The EN should have applied more first aid before the paramedics arrived, Professor Griffiths said, and should have made more of an effort to remove Mr Reimers from the drawer and to provide care to him.
Ambulance misidentified “bizarre accident”
The person who took the 000 call identified the matter as a fall, however, prompter attention would have been received if it had been identified as ‘inaccessible incident / other entrapment’.
The coroner conceded Mr Reimer’s death was the result of a “bizarre accident”.
The coroner said “this scenario is unlikely to have arisen if there had been an RN on site”. She said the situation was “beyond (the EN’s) capabilities” and was left to someone without even first-aid training.
Staff-to-resident ratios should be mandated: coroner recommends
Ms Jamieson recommended the nursing home always ensures an RN is on site or, at least, reasonably close by.
She recommended the nursing home train staff in how to escalate incidents, including when to contact the RN for help.

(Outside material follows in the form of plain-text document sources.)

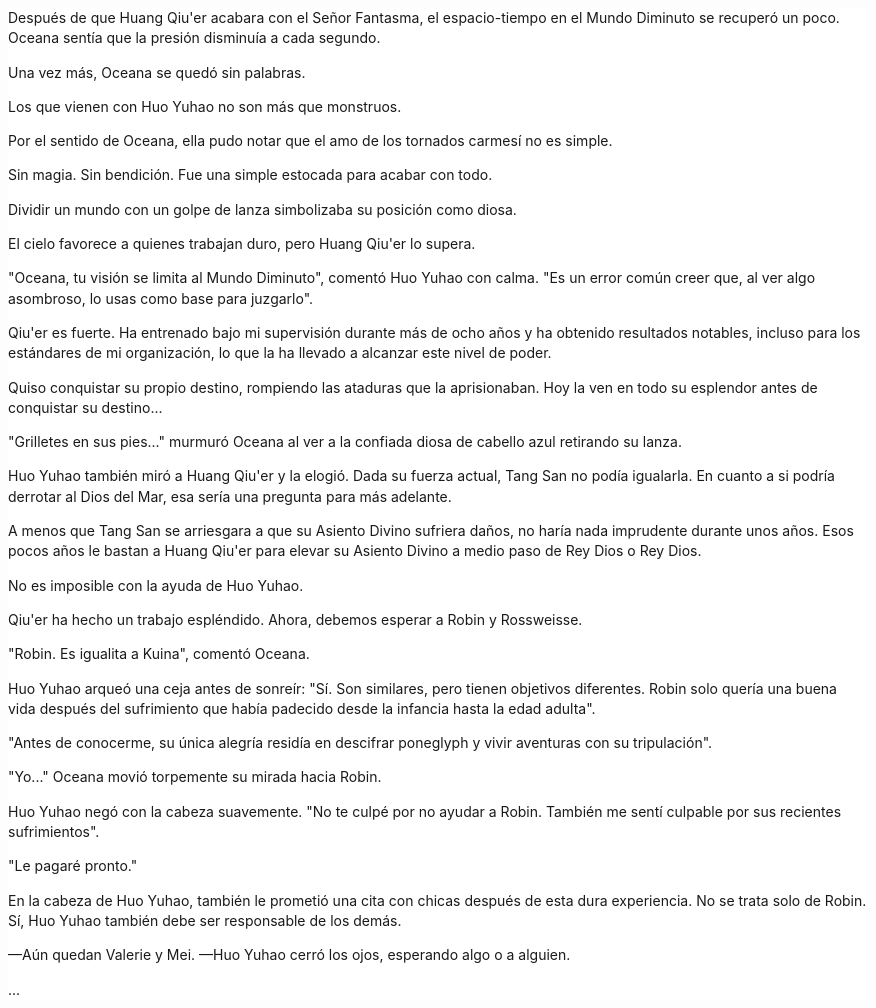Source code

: 
Después de que Huang Qiu'er acabara con el Señor Fantasma, el espacio-tiempo en el Mundo Diminuto se recuperó un poco. Oceana sentía que la presión disminuía a cada segundo.

Una vez más, Oceana se quedó sin palabras.

Los que vienen con Huo Yuhao no son más que monstruos.

Por el sentido de Oceana, ella pudo notar que el amo de los tornados carmesí no es simple.

Sin magia. Sin bendición. Fue una simple estocada para acabar con todo.

Dividir un mundo con un golpe de lanza simbolizaba su posición como diosa.

El cielo favorece a quienes trabajan duro, pero Huang Qiu'er lo supera.

"Oceana, tu visión se limita al Mundo Diminuto", comentó Huo Yuhao con calma. "Es un error común creer que, al ver algo asombroso, lo usas como base para juzgarlo".

Qiu'er es fuerte. Ha entrenado bajo mi supervisión durante más de ocho años y ha obtenido resultados notables, incluso para los estándares de mi organización, lo que la ha llevado a alcanzar este nivel de poder.

Quiso conquistar su propio destino, rompiendo las ataduras que la aprisionaban. Hoy la ven en todo su esplendor antes de conquistar su destino...

"Grilletes en sus pies..." murmuró Oceana al ver a la confiada diosa de cabello azul retirando su lanza.

Huo Yuhao también miró a Huang Qiu'er y la elogió. Dada su fuerza actual, Tang San no podía igualarla. En cuanto a si podría derrotar al Dios del Mar, esa sería una pregunta para más adelante.

A menos que Tang San se arriesgara a que su Asiento Divino sufriera daños, no haría nada imprudente durante unos años. Esos pocos años le bastan a Huang Qiu'er para elevar su Asiento Divino a medio paso de Rey Dios o Rey Dios.

No es imposible con la ayuda de Huo Yuhao.

Qiu'er ha hecho un trabajo espléndido. Ahora, debemos esperar a Robin y Rossweisse.

"Robin. Es igualita a Kuina", comentó Oceana.

Huo Yuhao arqueó una ceja antes de sonreír: "Sí. Son similares, pero tienen objetivos diferentes. Robin solo quería una buena vida después del sufrimiento que había padecido desde la infancia hasta la edad adulta".

"Antes de conocerme, su única alegría residía en descifrar poneglyph y vivir aventuras con su tripulación".

"Yo..." Oceana movió torpemente su mirada hacia Robin.

Huo Yuhao negó con la cabeza suavemente. "No te culpé por no ayudar a Robin. También me sentí culpable por sus recientes sufrimientos".

"Le pagaré pronto."

En la cabeza de Huo Yuhao, también le prometió una cita con chicas después de esta dura experiencia. No se trata solo de Robin. Sí, Huo Yuhao también debe ser responsable de los demás.

—Aún quedan Valerie y Mei. —Huo Yuhao cerró los ojos, esperando algo o a alguien.

...

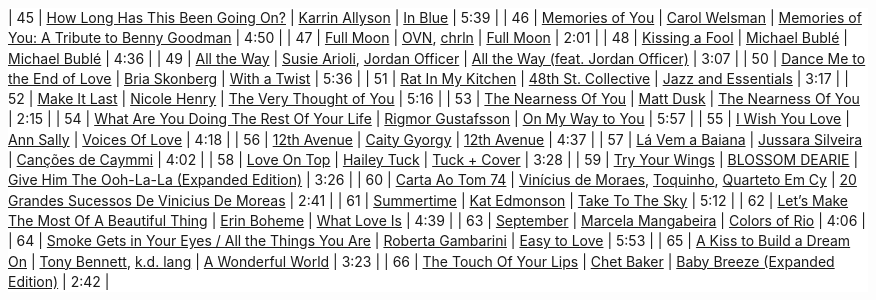 | 45 | [How Long Has This Been Going On?](https://open.spotify.com/track/7ByMl8ACN6rkAbN5c8T8BV) | [Karrin Allyson](https://open.spotify.com/artist/118jMO6hdUQeoDOv0XiLIs) | [In Blue](https://open.spotify.com/album/7h7XHPDvoFxE7MswAuDvgp) | 5:39 |
| 46 | [Memories of You](https://open.spotify.com/track/27MP3QeTblV0W6ZnDtBk5r) | [Carol Welsman](https://open.spotify.com/artist/5nw4wMgfImhoebM0e2MzSR) | [Memories of You: A Tribute to Benny Goodman](https://open.spotify.com/album/6HkIihEq6W1ScwbmyC5gH9) | 4:50 |
| 47 | [Full Moon](https://open.spotify.com/track/6KWqDGRYrY4T7sRdDhTnOX) | [OVN](https://open.spotify.com/artist/0E4q1wpuPwtqbDr6Okw304), [chrln](https://open.spotify.com/artist/5R1KD32YuMNzZszCHlZsHg) | [Full Moon](https://open.spotify.com/album/6IFHK7RBdfloqcLW53wroM) | 2:01 |
| 48 | [Kissing a Fool](https://open.spotify.com/track/2gXTiVrPqj5ys67xrOXZCs) | [Michael Bublé](https://open.spotify.com/artist/1GxkXlMwML1oSg5eLPiAz3) | [Michael Bublé](https://open.spotify.com/album/3rpSksJSFdNFqk5vne8at2) | 4:36 |
| 49 | [All the Way](https://open.spotify.com/track/5y31Qh5BW8csQMtdQY6Tob) | [Susie Arioli](https://open.spotify.com/artist/1RP8z21bodEXHqdJOx2VZ9), [Jordan Officer](https://open.spotify.com/artist/3WaxIOxGHCCrhx840jEGuL) | [All the Way \(feat\. Jordan Officer\)](https://open.spotify.com/album/2yVOdOvS5TN8Hc3vMsugdb) | 3:07 |
| 50 | [Dance Me to the End of Love](https://open.spotify.com/track/202Ep1DlFXuCTSssanwLW2) | [Bria Skonberg](https://open.spotify.com/artist/0ahtSggrsy1v2oJuKfmzGm) | [With a Twist](https://open.spotify.com/album/1fg9qsZPv8CfwwsM08stjk) | 5:36 |
| 51 | [Rat In My Kitchen](https://open.spotify.com/track/5L9AhlWonCDOuv5frdT0bn) | [48th St\. Collective](https://open.spotify.com/artist/1mbrPxCCWDAO0UJ0p2gaHn) | [Jazz and Essentials](https://open.spotify.com/album/3xdxSXdYCpmndfRGC1OZTY) | 3:17 |
| 52 | [Make It Last](https://open.spotify.com/track/69Di4YxK4PB1ivkRdeglt5) | [Nicole Henry](https://open.spotify.com/artist/17lVE8O9nHn3WWc6Csy2Sn) | [The Very Thought of You](https://open.spotify.com/album/6R6CLCrX0PblFlg8kj1KsO) | 5:16 |
| 53 | [The Nearness Of You](https://open.spotify.com/track/4QAhBQW8Jhe6BlIYiLqkSz) | [Matt Dusk](https://open.spotify.com/artist/1UbA3tvm40VqUsiFlJaPCs) | [The Nearness Of You](https://open.spotify.com/album/1aKnLcluIO8BHNQwp99PPR) | 2:15 |
| 54 | [What Are You Doing The Rest Of Your Life](https://open.spotify.com/track/4cZS6Zsn3H7Srg42UX7v5W) | [Rigmor Gustafsson](https://open.spotify.com/artist/4PVhLylgFzJbW165GuwMzU) | [On My Way to You](https://open.spotify.com/album/1HQrW5oQigjeWcKwR3HkNX) | 5:57 |
| 55 | [I Wish You Love](https://open.spotify.com/track/5Uc0WlK2e5B5NYvS72fCHp) | [Ann Sally](https://open.spotify.com/artist/1g9zG323vBvafWMplgUEQx) | [Voices Of Love](https://open.spotify.com/album/3vyGVRUQaAS4g2ztBZX9t9) | 4:18 |
| 56 | [12th Avenue](https://open.spotify.com/track/2x5Rw8dR4Vi0tHSHk3ApNc) | [Caity Gyorgy](https://open.spotify.com/artist/7MCpoKftSxsTCS8UBu1GFa) | [12th Avenue](https://open.spotify.com/album/5fxTcupBle4mwU8NUUm6Zd) | 4:37 |
| 57 | [Lá Vem a Baiana](https://open.spotify.com/track/1n441XV55b21VveSUSA1SA) | [Jussara Silveira](https://open.spotify.com/artist/59RULa3Jap6Q7Pj1o9tb7T) | [Canções de Caymmi](https://open.spotify.com/album/4cLmwrthVvhIYcOcrVDUaX) | 4:02 |
| 58 | [Love On Top](https://open.spotify.com/track/7409tRO6Y8sLLIlSRZyXiu) | [Hailey Tuck](https://open.spotify.com/artist/31xWBejhhuVdm9zRmCQuse) | [Tuck + Cover](https://open.spotify.com/album/3ldm7w3EdQXyMHJHUmizvk) | 3:28 |
| 59 | [Try Your Wings](https://open.spotify.com/track/7KxiNjobOAkn79QrqlNSYX) | [BLOSSOM DEARIE](https://open.spotify.com/artist/5bWApG9Vdshhd1J50UnNf6) | [Give Him The Ooh\-La\-La \(Expanded Edition\)](https://open.spotify.com/album/19wCBH6ZfQYXhGWBWVHSog) | 3:26 |
| 60 | [Carta Ao Tom 74](https://open.spotify.com/track/3pemsJqLI0GXY9tlQDn8yS) | [Vinícius de Moraes](https://open.spotify.com/artist/5HlnN6xF2MD87KhGRmCRTd), [Toquinho](https://open.spotify.com/artist/7rPqFVgJYARiFsLDlN6W6y), [Quarteto Em Cy](https://open.spotify.com/artist/177N2fB1WvNBCQ4epjMQ3O) | [20 Grandes Sucessos De Vinicius De Moreas](https://open.spotify.com/album/1nSSVKQelvXJtKEU3WSqac) | 2:41 |
| 61 | [Summertime](https://open.spotify.com/track/7hPTKT0j7mEn9lBKerFtit) | [Kat Edmonson](https://open.spotify.com/artist/6WxegST7d2jCYjq7SR8Bds) | [Take To The Sky](https://open.spotify.com/album/1MqGJoEKazTWPX0HaA17L2) | 5:12 |
| 62 | [Let’s Make The Most Of A Beautiful Thing](https://open.spotify.com/track/187NSXSWDou7TqG1AtLVLW) | [Erin Boheme](https://open.spotify.com/artist/2YtGyXqMVXz8kqhU9DRfGw) | [What Love Is](https://open.spotify.com/album/0hEwSReR8W9NMlL8uMrklp) | 4:39 |
| 63 | [September](https://open.spotify.com/track/2ECLI6x33wCKkU49hwfVux) | [Marcela Mangabeira](https://open.spotify.com/artist/4H5EtQdvxwz7wEGNlguKAg) | [Colors of Rio](https://open.spotify.com/album/367pDgfdeqOW5hYRwdsRsN) | 4:06 |
| 64 | [Smoke Gets in Your Eyes / All the Things You Are](https://open.spotify.com/track/1fZtwG9rBEHBFev7untScI) | [Roberta Gambarini](https://open.spotify.com/artist/5tW1LNzRtpzKpzTK7HAWTS) | [Easy to Love](https://open.spotify.com/album/6xfAdEYFj8SY5is9L7gj2t) | 5:53 |
| 65 | [A Kiss to Build a Dream On](https://open.spotify.com/track/4xsJ6KEsIjsHKWJA7D8GAI) | [Tony Bennett](https://open.spotify.com/artist/2lolQgalUvZDfp5vvVtTYV), [k.d\. lang](https://open.spotify.com/artist/6W1BHDF0T4a4KYcSwzD586) | [A Wonderful World](https://open.spotify.com/album/626Y44MkmT99wZsqs5R8vY) | 3:23 |
| 66 | [The Touch Of Your Lips](https://open.spotify.com/track/5LLWrf6UdvgH9o1PGkNeYP) | [Chet Baker](https://open.spotify.com/artist/3rxeQlsv0Sc2nyYaZ5W71T) | [Baby Breeze \(Expanded Edition\)](https://open.spotify.com/album/4FwmVb94KamiFQNi2uslNM) | 2:42 |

She recommended that government, regulators and operators develop national standards for staffing levels and skill mixes in aged care, and to legislate minimum staff-to-resident ratios.
She recommended that governments make it mandatory for personal care staff to hold first-aid qualifications before they can work in aged care.
The coroner recommended that the nursing home provide clarity around when resuscitation is required, including making a distinction between resuscitation after “natural or unnatural events”.
This tragic incident reveals so much about the aged care system in Australia, from low staff numbers to poor training and lack of regulation.